「勉強する気がないなら、何をここでふざけているの?」
「……」彼は気にしていないふりをすれば気づかれないと思っていたが、朝比奈初の一言で心が揺らいでしまった。
初は彼をちらりと見て、軽蔑したように言った。「大の男が料理もできないなんて、将来恋愛するときに女の子に『養ってあげる』なんて言わないでよ」
長谷川一樹は眉をひそめ、負けじと言い返した。「兄貴だって料理できないけど、あなたは嫁いだじゃないか?」
初は一言で彼を黙らせた。「彼はお金持ちだからね」
こんなに堂々と言い切れるのは彼女だけだろう。
確かに長谷川彰啓は本当にお金持ちだ。
一樹は裕福な家庭に生まれたが、おそらく彰啓というワーカホリックの影響で、家が金持ちであることと自分はあまり関係ないと常に思っていた。後にデビューを選んだのもその理由の一つだった。

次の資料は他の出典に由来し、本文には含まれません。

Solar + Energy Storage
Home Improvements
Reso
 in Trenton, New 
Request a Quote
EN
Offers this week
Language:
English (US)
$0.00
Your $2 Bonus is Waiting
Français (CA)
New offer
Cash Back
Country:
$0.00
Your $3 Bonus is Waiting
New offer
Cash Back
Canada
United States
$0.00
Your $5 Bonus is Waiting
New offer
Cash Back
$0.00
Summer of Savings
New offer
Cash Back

彼が黙っているのを見て、初はさらに言った。「あなたは生まれの条件がいいだけで、悪い癖ばかり身につけている。本当の実力を身につけないと、誰があなたを認めるの?」
初の答えを聞いて、長谷川千怜は横で黙って親指を立て、非常に感心した。「すごいね」
千怜は、この二人が番組に参加して数日しか接触していないのに、彼女の一言が全てを要約していることに驚いた。
初は淡々と千怜を一瞥した。この子とはまだあまり接触していないが、一樹の性格から判断すると、彼女もたいして良くないだろう。
おそらく初の言葉に刺激されたのか、一樹は振り返り、キッチンで遠藤が食材を準備するのを見ながら、こっそり各ステップを記録していた。
彼が落ち着いて学ぶ姿勢を見せたので、初は暇を見つけて庭に出て散歩することにした。
初が前回長谷川邸に来たのは彰啓と一緒だった。それは彼らが婚姻届を提出した翌日で、彰啓が初めて彼女を家に連れて来て、家族と食事をした時だった。
しかしその日、夕食の途中で彰啓は緊急の電話を受け、出張に行かなければならなくなった。長谷川邸を離れる前に彼は初も連れて行き、彼女はその夜十分に食べられず、落ち着いて眠ることもできなかった。
千怜はいつの間にか初について外に出て、積極的に話しかけてきた。「兄がいつ帰ってくるか知ってる?」
「それは兄さんに聞かないとね」
彼女と彰啓の唯一の破格の連絡は昨日の午後だった。